Texte donné -
+ + + + + + +

C’était dimanche, je cassais des noyaux pour récolter les amandes, puis les émonder et les ajouter à ma confiture. Comme ma grand-mère, il y a si longtemps, me l’a appris. Je cassais les noyaux d’abricot pour elle. C’était un petit plaisir, ou plutôt un grand car c’était l’occasion unique de manipuler le marteau de mon grand-père sans risquer sa colère, laquelle était d’ailleurs justifiée car pour nous autres, les enfants, tous ses outils étaient autant de dangers que nous ignorions. Bien des années plus tard, je le comprendrais mais là, je n’étais encore qu’un enfant et la remise qui lui servait d’atelier ressemblait pour nous à un petit paradis plein de mystères. Je ne revois plus très distinctement les outils accrochés au mur, ni l’établi. Tout juste ai-je l’image de la porte, et de la fenêtre, presque une lucarne, qui donnait sur la cour. Cette cour toute petite où l’été on sortait une bassine pour la toilette, qui se faisait l’hiver dans la cuisine. Il n’y avait pas de salle de bain dans cette petite maison. Et les toilettes étaient au fond de la cour. Ce n’était pas le grand luxe mais tant de souvenir heureux m’en reviennent. Voilà trente ans qu’ils sont partis. Voilà trente ans que je ne peux plus leur dire les « je t’aime » que je ne leur ai jamais dit, qu’on ne dit pas quand il est temps.
Combien de fois pourtant ai-je dit « je t’aime » à tort et à travers ?
Ces femmes que j’ai croisées, dont j’ai partagé le lit, les ai-je aimées ? Je pense bien sûr à celle que j’ai nommée Raphaëlle pour raconter notre histoire en un roman où je ne sais plus guère démêler la réalité de l’invention, de ce que j’ai ajouté ou tellement modifié pour me faire croire que j’écrivais un roman et non juste le récit de mes aventures bien ordinaires. Il y a eu entre nous des instants d’amour, sincères mais si éphémères que je ne sais plus les distinguer parmi les illusions et les mensonges. Je n’ai écrit tout cela que pour m’en débarrasser, tourner une page en acceptant de m’être trompé. Les mots sont dans ce texte, quelque part : « nous aurions pu rester amants longtemps, nous voir plus ou moins régulièrement, passer de temps en temps une nuit ensemble, peut-être même nous accorder quelques escapades ». Je savais au fond de moi qu’il n’y avait rien de plus. Elle le savait aussi, mais nous avions tous les deux un vide à combler. Je comprends aujourd’hui que le mot amour était excessif.

+ + + + + + +

Enregistrements conservés -
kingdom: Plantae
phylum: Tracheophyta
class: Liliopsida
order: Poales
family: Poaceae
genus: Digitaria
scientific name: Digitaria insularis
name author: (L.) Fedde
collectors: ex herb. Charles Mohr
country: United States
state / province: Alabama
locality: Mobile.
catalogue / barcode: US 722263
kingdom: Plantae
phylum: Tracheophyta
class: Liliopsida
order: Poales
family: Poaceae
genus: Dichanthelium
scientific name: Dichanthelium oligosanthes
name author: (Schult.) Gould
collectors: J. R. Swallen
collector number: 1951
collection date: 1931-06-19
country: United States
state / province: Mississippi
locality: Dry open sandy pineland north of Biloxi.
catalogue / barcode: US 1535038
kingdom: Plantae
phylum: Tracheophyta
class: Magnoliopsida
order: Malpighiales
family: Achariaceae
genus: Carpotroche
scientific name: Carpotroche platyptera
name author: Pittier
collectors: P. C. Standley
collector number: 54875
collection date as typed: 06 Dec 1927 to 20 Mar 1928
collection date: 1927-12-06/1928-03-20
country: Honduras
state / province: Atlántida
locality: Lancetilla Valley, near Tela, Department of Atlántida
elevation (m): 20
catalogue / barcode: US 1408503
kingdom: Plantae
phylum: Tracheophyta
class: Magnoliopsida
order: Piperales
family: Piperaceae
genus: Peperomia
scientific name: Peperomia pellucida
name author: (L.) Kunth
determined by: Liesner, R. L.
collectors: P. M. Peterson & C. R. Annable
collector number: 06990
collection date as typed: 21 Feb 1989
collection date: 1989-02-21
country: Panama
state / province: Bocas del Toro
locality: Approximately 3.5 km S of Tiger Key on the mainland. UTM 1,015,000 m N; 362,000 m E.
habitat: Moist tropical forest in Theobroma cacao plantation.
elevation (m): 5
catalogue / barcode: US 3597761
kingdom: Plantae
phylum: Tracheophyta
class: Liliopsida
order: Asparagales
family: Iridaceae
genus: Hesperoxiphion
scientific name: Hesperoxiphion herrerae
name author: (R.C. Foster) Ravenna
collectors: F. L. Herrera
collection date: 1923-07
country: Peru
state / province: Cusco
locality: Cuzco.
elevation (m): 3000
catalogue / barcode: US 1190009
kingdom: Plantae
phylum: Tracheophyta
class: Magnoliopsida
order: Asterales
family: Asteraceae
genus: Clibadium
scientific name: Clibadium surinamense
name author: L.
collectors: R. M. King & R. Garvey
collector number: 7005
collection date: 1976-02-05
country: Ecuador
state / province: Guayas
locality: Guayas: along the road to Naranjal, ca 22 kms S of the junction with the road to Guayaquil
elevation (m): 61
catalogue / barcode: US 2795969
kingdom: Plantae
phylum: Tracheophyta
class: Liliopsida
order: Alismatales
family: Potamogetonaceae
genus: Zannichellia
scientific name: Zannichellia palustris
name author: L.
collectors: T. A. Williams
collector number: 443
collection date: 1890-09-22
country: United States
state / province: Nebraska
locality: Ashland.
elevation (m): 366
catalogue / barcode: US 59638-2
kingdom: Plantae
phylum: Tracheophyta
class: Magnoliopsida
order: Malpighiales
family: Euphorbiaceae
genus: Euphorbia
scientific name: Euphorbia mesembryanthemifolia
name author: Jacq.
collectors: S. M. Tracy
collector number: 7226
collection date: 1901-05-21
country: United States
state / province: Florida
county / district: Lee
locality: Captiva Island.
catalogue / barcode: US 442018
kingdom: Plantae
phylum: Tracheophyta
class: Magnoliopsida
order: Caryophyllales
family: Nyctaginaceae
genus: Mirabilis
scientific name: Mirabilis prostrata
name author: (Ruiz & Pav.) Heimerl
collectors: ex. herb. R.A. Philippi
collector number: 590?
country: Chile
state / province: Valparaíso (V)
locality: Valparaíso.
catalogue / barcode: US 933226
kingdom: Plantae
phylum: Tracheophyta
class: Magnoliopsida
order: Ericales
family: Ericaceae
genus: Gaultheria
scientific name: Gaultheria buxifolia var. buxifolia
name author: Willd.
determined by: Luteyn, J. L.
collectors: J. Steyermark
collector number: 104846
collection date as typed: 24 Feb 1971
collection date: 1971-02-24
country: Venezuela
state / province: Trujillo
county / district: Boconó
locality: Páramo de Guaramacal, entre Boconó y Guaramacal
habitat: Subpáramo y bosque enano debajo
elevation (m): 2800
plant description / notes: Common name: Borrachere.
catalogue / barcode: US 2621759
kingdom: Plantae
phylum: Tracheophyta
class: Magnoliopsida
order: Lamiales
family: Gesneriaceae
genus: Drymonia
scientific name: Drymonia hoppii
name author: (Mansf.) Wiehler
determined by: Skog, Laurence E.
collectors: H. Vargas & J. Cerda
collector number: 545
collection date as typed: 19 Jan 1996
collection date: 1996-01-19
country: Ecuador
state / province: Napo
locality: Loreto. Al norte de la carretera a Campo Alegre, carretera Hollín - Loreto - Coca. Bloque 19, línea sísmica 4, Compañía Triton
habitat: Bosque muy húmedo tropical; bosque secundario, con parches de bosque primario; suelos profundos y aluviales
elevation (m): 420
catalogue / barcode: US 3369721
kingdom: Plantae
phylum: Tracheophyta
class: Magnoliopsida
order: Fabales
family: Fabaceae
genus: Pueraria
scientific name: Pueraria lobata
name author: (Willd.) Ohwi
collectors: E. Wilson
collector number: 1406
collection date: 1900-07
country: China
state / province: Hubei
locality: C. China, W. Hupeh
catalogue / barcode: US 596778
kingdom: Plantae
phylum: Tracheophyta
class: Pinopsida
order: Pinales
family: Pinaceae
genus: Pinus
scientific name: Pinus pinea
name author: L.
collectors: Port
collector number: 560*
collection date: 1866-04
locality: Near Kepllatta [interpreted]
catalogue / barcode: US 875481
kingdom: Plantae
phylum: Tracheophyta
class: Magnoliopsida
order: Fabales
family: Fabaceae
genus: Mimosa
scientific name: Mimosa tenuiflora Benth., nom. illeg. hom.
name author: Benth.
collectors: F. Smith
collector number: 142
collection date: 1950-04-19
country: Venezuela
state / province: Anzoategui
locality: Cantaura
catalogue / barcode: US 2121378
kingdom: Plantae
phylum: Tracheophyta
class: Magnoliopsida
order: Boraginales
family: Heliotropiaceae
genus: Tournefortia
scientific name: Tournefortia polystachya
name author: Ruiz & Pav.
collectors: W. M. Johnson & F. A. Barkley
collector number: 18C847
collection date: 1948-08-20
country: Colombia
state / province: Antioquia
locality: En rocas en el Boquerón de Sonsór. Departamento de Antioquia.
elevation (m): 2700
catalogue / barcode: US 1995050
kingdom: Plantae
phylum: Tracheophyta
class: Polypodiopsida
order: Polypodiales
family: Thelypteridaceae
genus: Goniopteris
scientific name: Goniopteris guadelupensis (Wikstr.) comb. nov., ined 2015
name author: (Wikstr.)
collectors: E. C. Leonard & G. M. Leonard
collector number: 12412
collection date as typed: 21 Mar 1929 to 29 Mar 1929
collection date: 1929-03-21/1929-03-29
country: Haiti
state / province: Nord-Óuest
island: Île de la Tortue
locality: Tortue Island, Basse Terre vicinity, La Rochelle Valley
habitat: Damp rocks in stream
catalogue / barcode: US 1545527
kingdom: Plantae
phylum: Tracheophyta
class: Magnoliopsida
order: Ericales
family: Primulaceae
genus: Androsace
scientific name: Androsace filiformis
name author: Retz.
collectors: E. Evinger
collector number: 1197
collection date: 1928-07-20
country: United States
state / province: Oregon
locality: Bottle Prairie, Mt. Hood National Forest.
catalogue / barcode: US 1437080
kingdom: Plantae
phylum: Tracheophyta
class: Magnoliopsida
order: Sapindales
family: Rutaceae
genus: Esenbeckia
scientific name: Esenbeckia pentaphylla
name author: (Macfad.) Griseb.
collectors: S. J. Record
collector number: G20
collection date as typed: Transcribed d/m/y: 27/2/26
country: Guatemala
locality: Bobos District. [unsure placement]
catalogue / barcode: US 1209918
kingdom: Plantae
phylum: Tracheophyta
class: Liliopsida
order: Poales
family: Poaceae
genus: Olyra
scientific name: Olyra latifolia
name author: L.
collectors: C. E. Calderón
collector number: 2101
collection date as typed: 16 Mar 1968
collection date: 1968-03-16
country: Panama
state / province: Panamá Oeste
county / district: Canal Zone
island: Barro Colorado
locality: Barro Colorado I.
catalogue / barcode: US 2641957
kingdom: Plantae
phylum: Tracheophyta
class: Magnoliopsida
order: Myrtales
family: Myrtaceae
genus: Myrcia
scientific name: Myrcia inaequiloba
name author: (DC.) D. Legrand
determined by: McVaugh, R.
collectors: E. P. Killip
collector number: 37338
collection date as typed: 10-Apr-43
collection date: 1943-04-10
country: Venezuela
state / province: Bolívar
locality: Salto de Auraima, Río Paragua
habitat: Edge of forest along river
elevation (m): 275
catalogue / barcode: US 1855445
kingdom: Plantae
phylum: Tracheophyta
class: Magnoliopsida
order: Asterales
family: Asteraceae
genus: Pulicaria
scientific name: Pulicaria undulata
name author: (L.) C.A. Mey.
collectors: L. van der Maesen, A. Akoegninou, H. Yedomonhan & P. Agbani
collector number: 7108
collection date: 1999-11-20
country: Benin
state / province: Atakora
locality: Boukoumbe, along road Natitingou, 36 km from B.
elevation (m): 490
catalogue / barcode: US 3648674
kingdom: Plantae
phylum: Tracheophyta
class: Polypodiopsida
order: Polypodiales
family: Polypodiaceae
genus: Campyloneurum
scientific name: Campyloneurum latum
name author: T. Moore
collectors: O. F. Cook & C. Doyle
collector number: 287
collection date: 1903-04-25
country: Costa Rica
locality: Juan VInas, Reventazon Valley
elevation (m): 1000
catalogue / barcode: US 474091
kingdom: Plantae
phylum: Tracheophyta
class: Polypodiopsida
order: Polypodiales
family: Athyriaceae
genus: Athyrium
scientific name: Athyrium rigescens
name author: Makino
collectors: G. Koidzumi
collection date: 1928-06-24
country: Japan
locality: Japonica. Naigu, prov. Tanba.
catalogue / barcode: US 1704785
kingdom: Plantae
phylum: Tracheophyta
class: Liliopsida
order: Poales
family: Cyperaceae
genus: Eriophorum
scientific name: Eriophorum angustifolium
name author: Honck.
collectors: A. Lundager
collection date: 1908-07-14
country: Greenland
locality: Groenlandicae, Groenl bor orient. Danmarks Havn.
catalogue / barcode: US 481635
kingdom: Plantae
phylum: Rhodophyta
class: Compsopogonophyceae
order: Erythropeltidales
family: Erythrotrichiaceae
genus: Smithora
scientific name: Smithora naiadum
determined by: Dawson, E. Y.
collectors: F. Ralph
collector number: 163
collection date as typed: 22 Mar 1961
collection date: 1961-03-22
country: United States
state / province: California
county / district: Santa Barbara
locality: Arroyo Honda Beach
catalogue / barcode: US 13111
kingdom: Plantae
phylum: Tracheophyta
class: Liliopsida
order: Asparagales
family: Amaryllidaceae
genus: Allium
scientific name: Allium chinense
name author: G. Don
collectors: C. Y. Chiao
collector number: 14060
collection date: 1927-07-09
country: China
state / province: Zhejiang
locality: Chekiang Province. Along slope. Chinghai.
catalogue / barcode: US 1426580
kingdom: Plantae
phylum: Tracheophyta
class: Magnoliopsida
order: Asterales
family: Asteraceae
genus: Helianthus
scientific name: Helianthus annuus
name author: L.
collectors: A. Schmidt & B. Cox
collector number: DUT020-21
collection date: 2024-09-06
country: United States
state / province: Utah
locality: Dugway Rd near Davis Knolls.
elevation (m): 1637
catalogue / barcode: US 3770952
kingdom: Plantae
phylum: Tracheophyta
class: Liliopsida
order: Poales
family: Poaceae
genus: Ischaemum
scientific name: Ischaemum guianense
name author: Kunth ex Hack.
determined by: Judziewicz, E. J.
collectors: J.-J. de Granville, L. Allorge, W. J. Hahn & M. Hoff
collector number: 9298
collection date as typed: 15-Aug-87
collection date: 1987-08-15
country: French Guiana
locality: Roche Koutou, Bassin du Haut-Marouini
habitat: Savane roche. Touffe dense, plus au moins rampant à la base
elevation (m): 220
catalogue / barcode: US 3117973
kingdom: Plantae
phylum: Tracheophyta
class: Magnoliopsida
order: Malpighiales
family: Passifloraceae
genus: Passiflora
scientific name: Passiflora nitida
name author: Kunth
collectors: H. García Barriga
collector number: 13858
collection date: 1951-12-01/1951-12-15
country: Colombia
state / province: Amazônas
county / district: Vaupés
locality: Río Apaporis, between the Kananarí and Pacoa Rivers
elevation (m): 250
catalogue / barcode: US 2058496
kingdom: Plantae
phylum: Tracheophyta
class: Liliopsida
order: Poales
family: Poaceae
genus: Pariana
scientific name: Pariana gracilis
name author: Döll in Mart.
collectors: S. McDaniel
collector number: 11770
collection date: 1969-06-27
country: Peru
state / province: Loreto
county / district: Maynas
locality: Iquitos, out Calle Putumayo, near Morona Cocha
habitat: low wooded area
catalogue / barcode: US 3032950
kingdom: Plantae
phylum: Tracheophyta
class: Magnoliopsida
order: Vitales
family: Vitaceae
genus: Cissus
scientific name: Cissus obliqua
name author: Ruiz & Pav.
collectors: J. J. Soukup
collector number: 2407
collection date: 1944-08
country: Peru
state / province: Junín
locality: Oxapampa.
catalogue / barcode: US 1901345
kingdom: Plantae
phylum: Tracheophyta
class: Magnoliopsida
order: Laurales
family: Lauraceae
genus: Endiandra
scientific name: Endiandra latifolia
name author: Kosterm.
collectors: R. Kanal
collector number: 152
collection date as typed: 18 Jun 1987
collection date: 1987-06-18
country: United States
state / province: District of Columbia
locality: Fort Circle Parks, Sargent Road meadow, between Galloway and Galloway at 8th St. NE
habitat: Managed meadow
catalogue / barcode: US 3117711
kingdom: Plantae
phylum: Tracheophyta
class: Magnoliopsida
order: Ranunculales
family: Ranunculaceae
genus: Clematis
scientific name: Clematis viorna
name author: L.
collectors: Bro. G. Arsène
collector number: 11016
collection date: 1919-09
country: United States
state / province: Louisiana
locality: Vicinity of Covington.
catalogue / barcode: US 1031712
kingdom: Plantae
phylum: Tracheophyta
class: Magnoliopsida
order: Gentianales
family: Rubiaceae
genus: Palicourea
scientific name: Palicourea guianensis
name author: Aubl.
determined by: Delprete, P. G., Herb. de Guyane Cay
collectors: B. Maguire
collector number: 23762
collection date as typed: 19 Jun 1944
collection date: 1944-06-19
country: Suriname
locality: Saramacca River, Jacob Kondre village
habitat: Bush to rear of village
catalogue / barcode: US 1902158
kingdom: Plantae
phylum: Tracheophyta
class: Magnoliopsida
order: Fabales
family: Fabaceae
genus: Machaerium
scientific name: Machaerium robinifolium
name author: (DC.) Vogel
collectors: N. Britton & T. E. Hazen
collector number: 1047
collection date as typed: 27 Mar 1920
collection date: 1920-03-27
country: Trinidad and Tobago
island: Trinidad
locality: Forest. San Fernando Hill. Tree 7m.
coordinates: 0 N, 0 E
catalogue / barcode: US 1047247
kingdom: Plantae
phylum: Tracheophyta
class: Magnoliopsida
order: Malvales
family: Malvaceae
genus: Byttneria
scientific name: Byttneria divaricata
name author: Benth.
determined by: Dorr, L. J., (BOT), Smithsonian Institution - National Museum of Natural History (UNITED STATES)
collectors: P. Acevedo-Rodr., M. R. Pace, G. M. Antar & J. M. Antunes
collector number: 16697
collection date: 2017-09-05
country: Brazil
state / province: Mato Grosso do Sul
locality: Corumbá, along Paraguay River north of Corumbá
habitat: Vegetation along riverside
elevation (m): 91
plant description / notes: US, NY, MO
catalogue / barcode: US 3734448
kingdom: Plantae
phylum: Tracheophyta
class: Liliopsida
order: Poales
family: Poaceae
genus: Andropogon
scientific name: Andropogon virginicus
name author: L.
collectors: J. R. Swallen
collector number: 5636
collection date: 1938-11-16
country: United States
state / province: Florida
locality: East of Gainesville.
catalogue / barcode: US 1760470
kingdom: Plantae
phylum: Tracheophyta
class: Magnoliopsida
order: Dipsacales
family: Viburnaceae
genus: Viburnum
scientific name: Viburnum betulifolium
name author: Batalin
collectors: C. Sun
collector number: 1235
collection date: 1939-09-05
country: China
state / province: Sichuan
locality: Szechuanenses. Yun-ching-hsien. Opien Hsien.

+ + + + + + +

Consigne - D'après le texte donné, dans quelle pièce de la petite maison se faisait la toilette en hiver ?

Réponse attendue - Dans la cuisine.